Пивной подвальчик на Курфюрстштрассе. На козырьке крыльца четыре лежащие на боку бочки. На дне каждой — цифра, а все вместе дата: «1738». Кабачок называется «Амберланд». Но завсегдатаи зовут его по количеству тех бочек: «Фир бир», то есть «Четыре пива».

В кабачке — шум и гам. Сегодня, как и вчера, как и третьего дня, здесь гуляют бурши — штуденты университета. Это их любимое заведение. А уж когда есть повод — очередной сданный экзамен, тут бывает просто не протолкнуться.

Михайла Ломоносов заседает в компании соотечественников — Виноградова и Райзера. Михайла без парика — ему жарко, его просторный лоб лоснится от пота. Компаньоны своих парижских париков покуда не снимают, готовые ради моды и пострадать.

В подвальчике — смесь разных запахов: хлебный дух портера — крепкого темного пива, горький дым солдатского кнастера, который предпочитают курить господа штудиозусы, возлюбив его за дешевизну. И еще один запах, необычный для сего места, витает в густом воздухе питейного заведения — струистый аромат цветущей сирени, что проникает с улицы в полуоткрытые окна.
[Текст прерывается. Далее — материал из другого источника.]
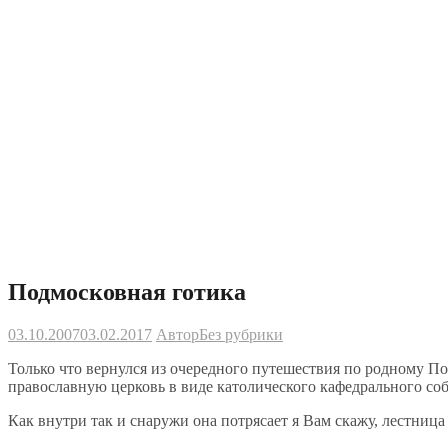
Подмосковная готика
03.10.2007
03.02.2017
Автор
Без рубрики
Только что вернулся из очередного путешествия по родному По
православную церковь в виде католического кафедрального соб
Как внутри так и снаружи она потрясает я Вам скажу, лестница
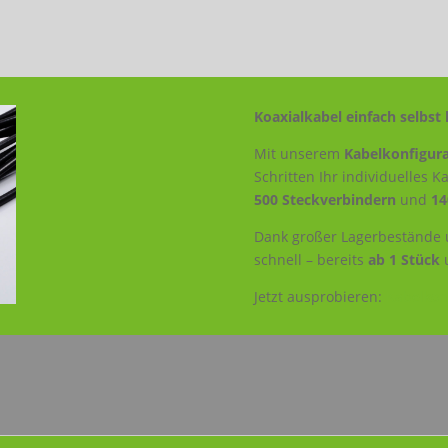
Koaxialkabel einfach selbst 
Mit unserem
Kabelkonfigura
Schritten Ihr individuelles 
500 Steckverbindern
und
14
Dank großer Lagerbestände u
schnell – bereits
ab 1 Stück
Jetzt ausprobieren:
Kabelkonf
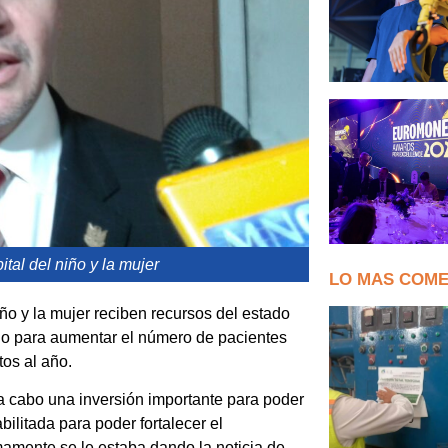
tal del niño y la mujer
LO MAS COM
iño y la mujer reciben recursos del estado
cio para aumentar el número de pacientes
os al año.
 a cabo una inversión importante para poder
ilitada para poder fortalecer el
amente se le estaba dando la noticia de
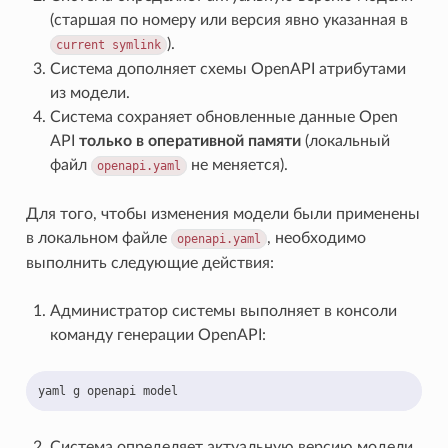
(старшая по номеру или версия явно указанная в
).
current
symlink
Система дополняет схемы OpenAPI атрибутами
из модели.
Система сохраняет обновленные данные Open
API
только в оперативной памяти
(локальный
файл
не меняется).
openapi.yaml
Для того, чтобы изменения модели были применены
в локальном файле
, необходимо
openapi.yaml
выполнить следующие действия:
Администратор системы выполняет в консоли
команду генерации OpenAPI:
yaml
g
openapi
Система определяет актуальную версию модели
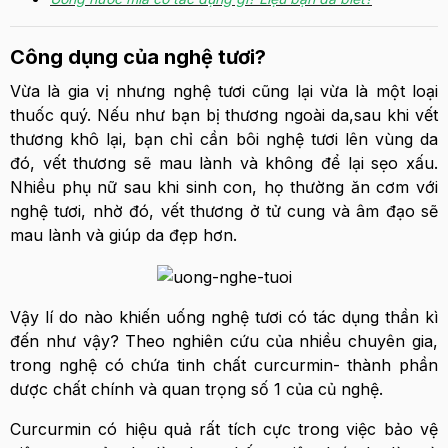
Công dụng của nghệ tươi?
Vừa là gia vị nhưng nghệ tươi cũng lại vừa là một loại
thuốc quý. Nếu như bạn bị thương ngoài da,sau khi vết
thương khô lại, bạn chỉ cần bôi nghệ tươi lên vùng da
đó, vết thương sẽ mau lành và không để lại sẹo xấu.
Nhiều phụ nữ sau khi sinh con, họ thường ăn cơm với
nghệ tươi, nhờ đó, vết thương ở tử cung và âm đạo sẽ
mau lành và giúp da đẹp hơn.
Vậy lí do nào khiến uống nghệ tươi có tác dụng thần kì
đến như vậy? Theo nghiên cứu của nhiều chuyên gia,
trong nghệ có chứa tinh chất curcurmin- thành phần
dược chất chính và quan trọng số 1 của củ nghệ.
Curcurmin có hiệu quả rất tích cực trong việc bảo vệ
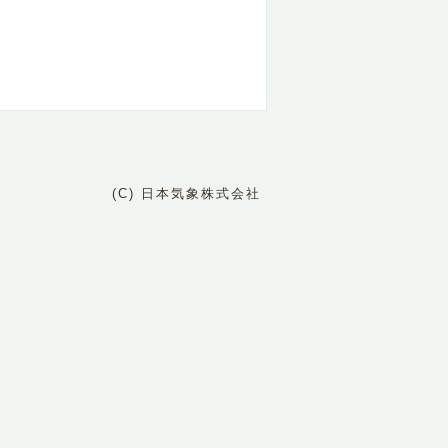
(C) 日本気象株式会社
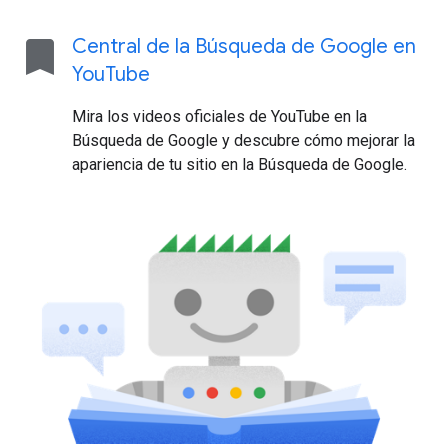
bookmark
Central de la Búsqueda de Google en
You
Tube
Mira los videos oficiales de YouTube en la
Búsqueda de Google y descubre cómo mejorar la
apariencia de tu sitio en la Búsqueda de Google.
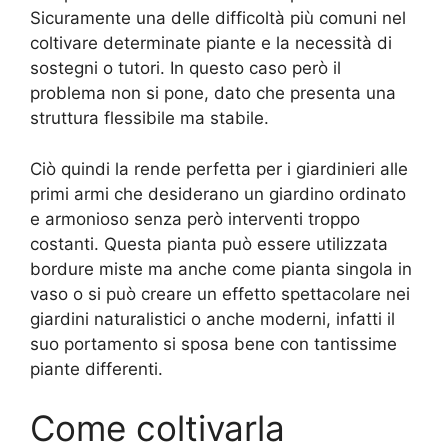
Sicuramente una delle difficoltà più comuni nel
coltivare determinate piante e la necessità di
sostegni o tutori. In questo caso però il
problema non si pone, dato che presenta una
struttura flessibile ma stabile.
Ciò quindi la rende perfetta per i giardinieri alle
primi armi che desiderano un giardino ordinato
e armonioso senza però interventi troppo
costanti. Questa pianta può essere utilizzata
bordure miste ma anche come pianta singola in
vaso o si può creare un effetto spettacolare nei
giardini naturalistici o anche moderni, infatti il
suo portamento si sposa bene con tantissime
piante differenti.
Come coltivarla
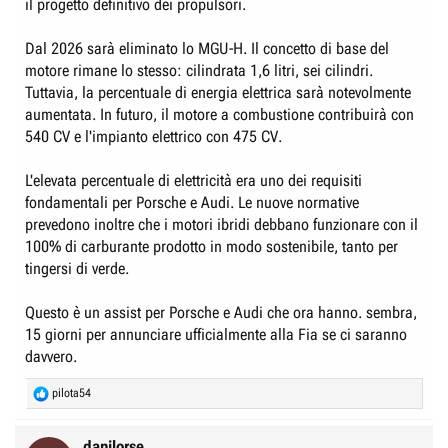
il progetto definitivo dei propulsori.
Dal 2026 sarà eliminato lo MGU-H. Il concetto di base del
motore rimane lo stesso: cilindrata 1,6 litri, sei cilindri.
Tuttavia, la percentuale di energia elettrica sarà notevolmente
aumentata. In futuro, il motore a combustione contribuirà con
540 CV e l'impianto elettrico con 475 CV.
L'elevata percentuale di elettricità era uno dei requisiti
fondamentali per Porsche e Audi. Le nuove normative
prevedono inoltre che i motori ibridi debbano funzionare con il
100% di carburante prodotto in modo sostenibile, tanto per
tingersi di verde.
Questo è un assist per Porsche e Audi che ora hanno. sembra,
15 giorni per annunciare ufficialmente alla Fia se ci saranno
davvero.
R
pilota54
e
a
c
danilorse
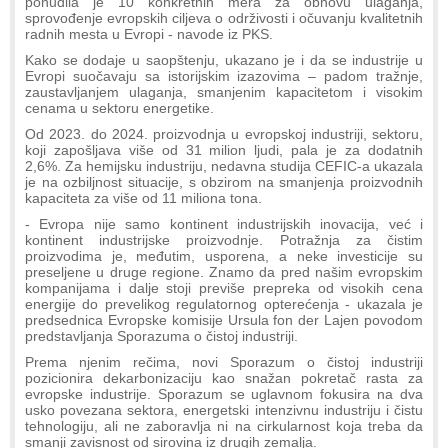
ponudila je 10 konkretnih mera za obnovu ulaganja,
sprovođenje evropskih ciljeva o održivosti i očuvanju kvalitetnih
radnih mesta u Evropi - navode iz PKS.
Kako se dodaje u saopštenju, ukazano je i da se industrije u
Evropi suočavaju sa istorijskim izazovima – padom tražnje,
zaustavljanjem ulaganja, smanjenim kapacitetom i visokim
cenama u sektoru energetike.
Od 2023. do 2024. proizvodnja u evropskoj industriji, sektoru,
koji zapošljava više od 31 milion ljudi, pala je za dodatnih
2,6%. Za hemijsku industriju, nedavna studija CEFIC-a ukazala
je na ozbiljnost situacije, s obzirom na smanjenja proizvodnih
kapaciteta za više od 11 miliona tona.
- Evropa nije samo kontinent industrijskih inovacija, već i
kontinent industrijske proizvodnje. Potražnja za čistim
proizvodima je, međutim, usporena, a neke investicije su
preseljene u druge regione. Znamo da pred našim evropskim
kompanijama i dalje stoji previše prepreka od visokih cena
energije do prevelikog regulatornog opterećenja - ukazala je
predsednica Evropske komisije Ursula fon der Lajen povodom
predstavljanja Sporazuma o čistoj industriji.
Prema njenim rečima, novi Sporazum o čistoj industriji
pozicionira dekarbonizaciju kao snažan pokretač rasta za
evropske industrije. Sporazum se uglavnom fokusira na dva
usko povezana sektora, energetski intenzivnu industriju i čistu
tehnologiju, ali ne zaboravlja ni na cirkularnost koja treba da
smanji zavisnost od sirovina iz drugih zemalja.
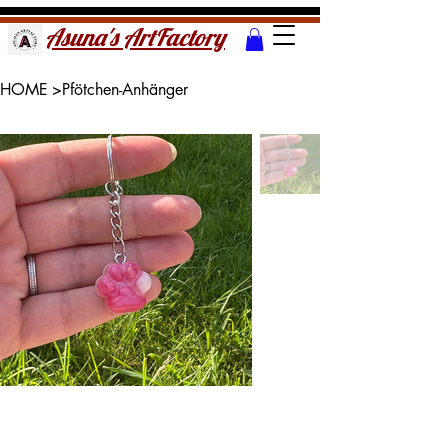
Asuna's ArtFactory
HOME
>
Pfötchen-Anhänger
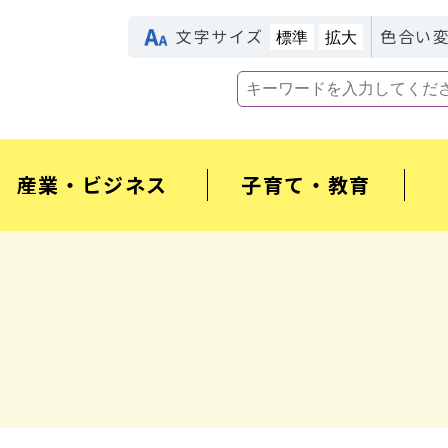
文字サイズ
色合い
標準
拡大
産業・ビジネス
子育て・教育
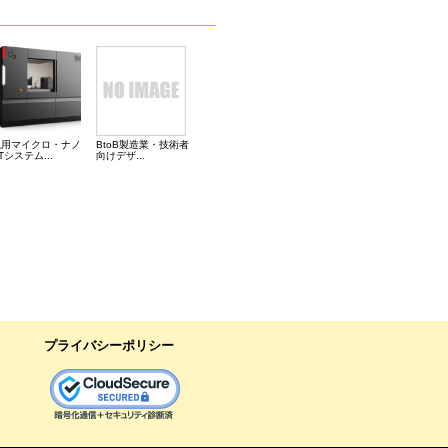
汎用マイクロ・ナノ
BtoB製造業・技術者
Tシステム...
向けデザ...
プライバシーポリシー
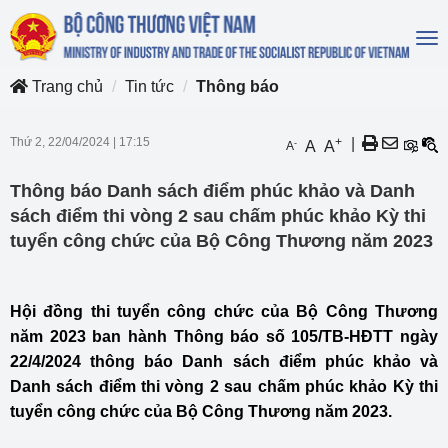
To
na
Trang chủ
Tin tức
Thông báo
Thứ 2, 22/04/2024
|
17:15
+
|
-
A
A
A
Thông báo Danh sách điểm phúc khảo và Danh
sách điểm thi vòng 2 sau chấm phúc khảo Kỳ thi
tuyển công chức của Bộ Công Thương năm 2023
Hội đồng thi tuyển công chức của Bộ Công Thương
năm 2023 ban hành Thông báo số 105/TB-HĐTT ngày
22/4/2024 thông báo Danh sách điểm phúc khảo và
Danh sách điểm thi vòng 2 sau chấm phúc khảo Kỳ thi
tuyển công chức của Bộ Công Thương năm 2023.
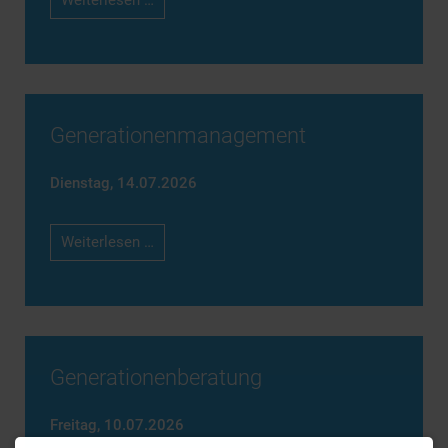
Weiterlesen …
Generationenmanagement
Dienstag,
14.07.2026
Generationenmanagement
Weiterlesen …
Generationenberatung
Freitag,
10.07.2026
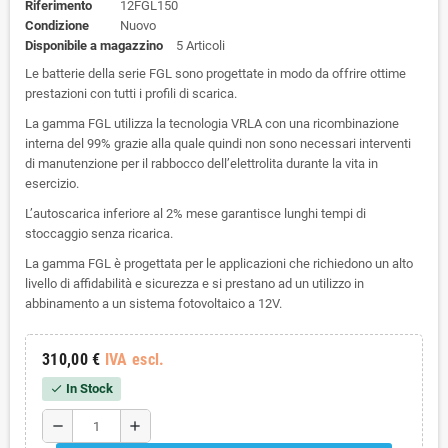
Riferimento
12FGL150
Condizione
Nuovo
Disponibile a magazzino
5 Articoli
Le batterie della serie FGL sono progettate in modo da offrire ottime
prestazioni con tutti i profili di scarica.
La gamma FGL utilizza la tecnologia VRLA con una ricombinazione
interna del 99% grazie alla quale quindi non sono necessari interventi
di manutenzione per il rabbocco dell’elettrolita durante la vita in
esercizio.
L’autoscarica inferiore al 2% mese garantisce lunghi tempi di
stoccaggio senza ricarica.
La gamma FGL è progettata per le applicazioni che richiedono un alto
livello di affidabilità e sicurezza e si prestano ad un utilizzo in
abbinamento a un sistema fotovoltaico a 12V.
310,00 €
IVA escl.
In Stock
check
remove
add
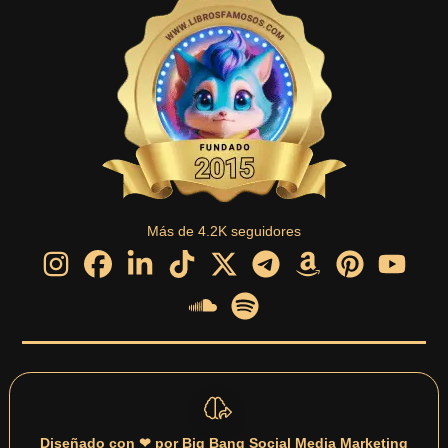
Más de 4.2K seguidores
Diseñado con ❤ por Big Bang Social Media Marketing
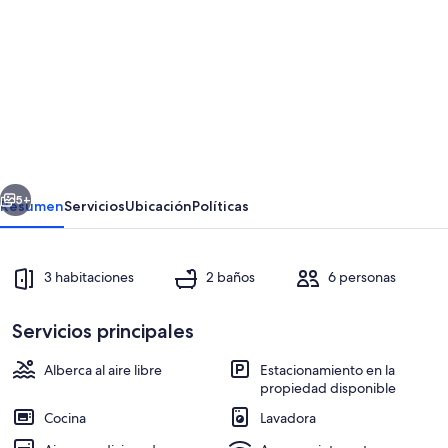
de
fotos
de
Apartment
3D
by
the
erior
Siguiente
Beach
5+
Resumen
Servicios
Ubicación
Políticas
@
Residencias
3 habitaciones
2 baños
6 personas
Destino,
Playa
Servicios principales
los
Alberca al aire libre
Estacionamiento en la
Cocos
propiedad disponible
Habitación
Cocina
Lavadora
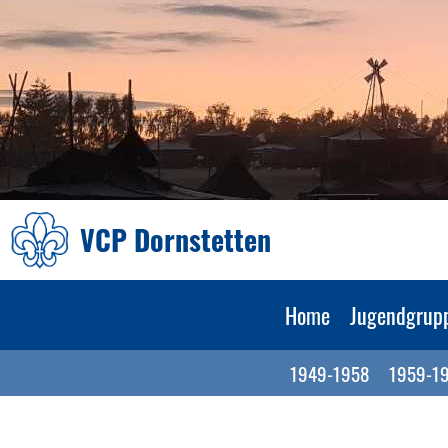
VCP Dornstetten
Home
Jugendgrup
1949-1958
1959-1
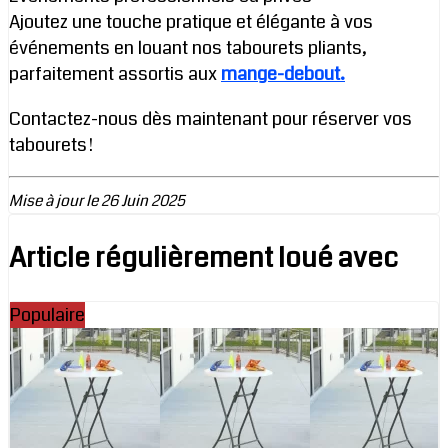
Ajoutez une touche pratique et élégante à vos
événements en louant nos tabourets pliants,
parfaitement assortis aux
mange-debout.
Contactez-nous dès maintenant pour réserver vos
tabourets !
Mise à jour le 26 Juin 2025
Article régulièrement loué avec
Populaire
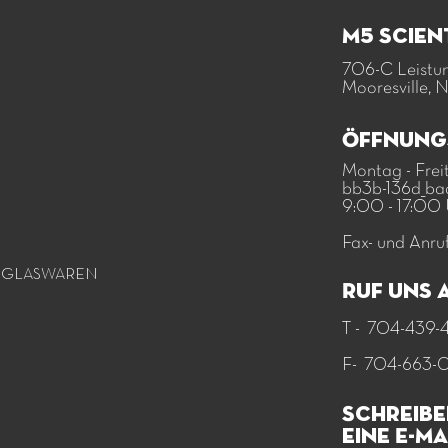
M5 Scien
706-C Leistun
Mooresville, 
Öffnung
Montag - Frei
bb3b-136d_ba
9:00 - 17:00
Fax- und Anru
 GLASWAREN
Ruf uns 
T -
704-439-
F-
704-663-
Schreibe
eine E-Ma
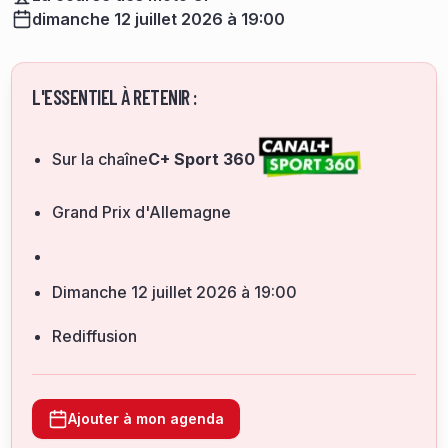
dimanche 12 juillet 2026 à 19:00
L'ESSENTIEL À RETENIR :
Sur la chaîne
C+ Sport 360
Grand Prix d'Allemagne
dimanche 12 juillet 2026 à 19:00
Rediffusion
Ajouter à mon agenda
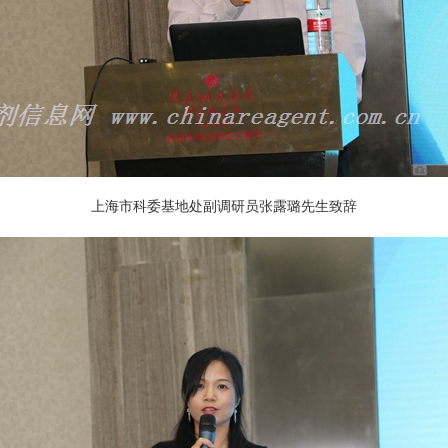
上海市科委基地处副调研员张露璐先生致辞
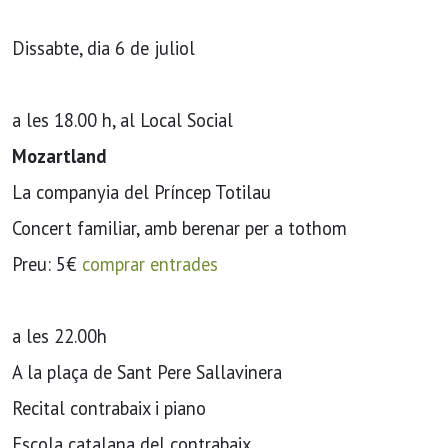
Dissabte, dia 6 de juliol
a les 18.00 h, al Local Social
Mozartland
La companyia del Príncep Totilau
Concert familiar, amb berenar per a tothom
Preu: 5€
comprar entrades
a les 22.00h
A la plaça de Sant Pere Sallavinera
Recital contrabaix i piano
Escola catalana del contrabaix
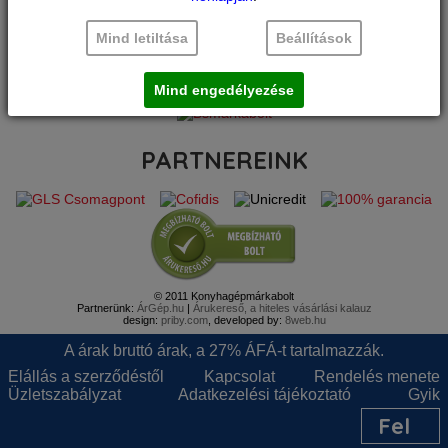
Mind letiltása
Beállítások
TÁRSOLDALAINK
Mind engedélyezése
PARTNEREINK
© 2011 Konyhagépmárkabolt
Partnerünk:
ÁrGép.hu
|
Árukereső, a hiteles vásárlási kalauz
design:
priby.com
, developed by:
8web.hu
A árak bruttó árak, a 27% ÁFÁ-t tartalmazzák.
Elállás a szerződéstől
Kapcsolat
Rendelés menete
Üzletszabályzat
Adatkezelési tájékoztató
Gyik
Fel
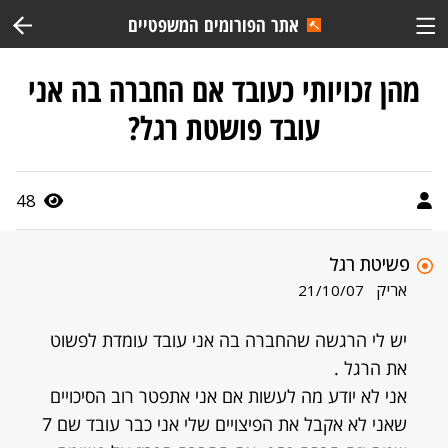
אתר הפורומים המשפטיים
מהן זכויותי כעובד אם החברה בה אני
עובד פושטת רגל?
48
פשיטת רגל
אריק
21/10/07
יש לי הרגשה שהחברה בה אני עובד עומדת לפשוט
את הרגל .
אני לא יודע מה לעשות אם אני אתפטר רוב הסיכויים
שאני לא אקבל את הפיצויים שלי אני כבר עובד שם 7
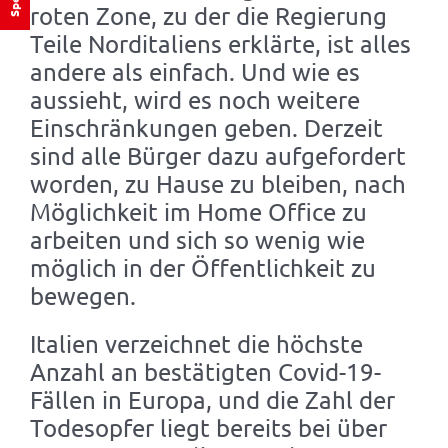
roten Zone, zu der die Regierung
Teile Norditaliens erklärte, ist alles
andere als einfach. Und wie es
aussieht, wird es noch weitere
Einschränkungen geben. Derzeit
sind alle Bürger dazu aufgefordert
worden, zu Hause zu bleiben, nach
Möglichkeit im Home Office zu
arbeiten und sich so wenig wie
möglich in der Öffentlichkeit zu
bewegen.
Italien verzeichnet die höchste
Anzahl an bestätigten Covid-19-
Fällen in Europa, und die Zahl der
Todesopfer liegt bereits bei über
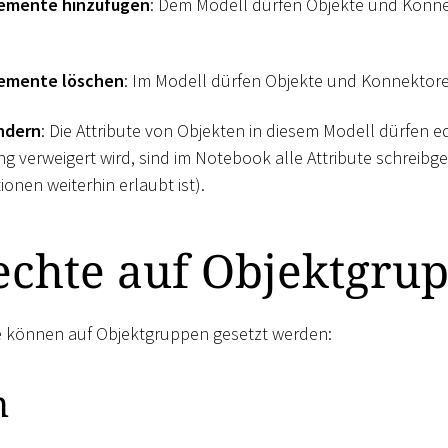
lemente hinzufügen
: Dem Modell dürfen Objekte und Konn
lemente löschen
: Im Modell dürfen Objekte und Konnektor
ndern
: Die Attribute von Objekten in diesem Modell dürfen e
ng verweigert wird, sind im Notebook alle Attribute schreib
onen weiterhin erlaubt ist).
echte auf Objektgru
e können auf Objektgruppen gesetzt werden:
n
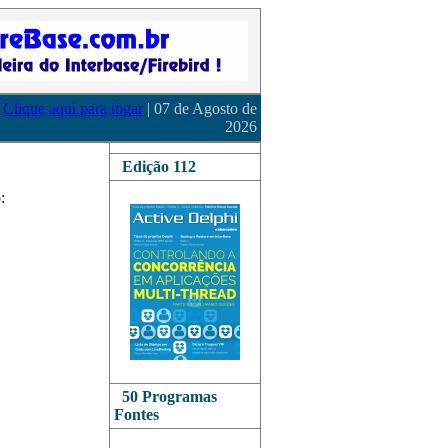
Clique aqui para logar
| 07 de Agosto de
2026
Edição 112
:
50 Programas
Fontes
Запах этот сильнее пива кружит головы буршей, вызывая сладостные грезы, а порой и сладострастные мысли. Потому так много здесь скабрезных шуточек, непристойных жестов и жеребячьего ржанья.

По соседству с русскими за двумя сдвинутыми столами гуляет компания человек в десять. Лица знакомые, но по имени всех не упомнишь. Одного из буршей зовут Маркус, он голландец, у него толстые свисающие бакенбарды, которые то и дело попадают в пивную кружку. Вон тот, в широкополой шляпе, что курит сигару, — Джон, ирландец. А рядом с ним сидит Гишенбет, сосед Михайлы по пансиону. У Карла приятный тенор, которым он пользуется для обольщения марбургских девиц и вдовушек. А сейчас он ублажает слух своих сотрапезников, подыгрывая себе на цитре — новомодном инструменте, который привез из Вены. Карл Гишенбет, как и многие в этом трактире, пьяноват. Но рулады, которые он исполняет, вполне внятны — язык у него при пении, что удивительно, не заплетается.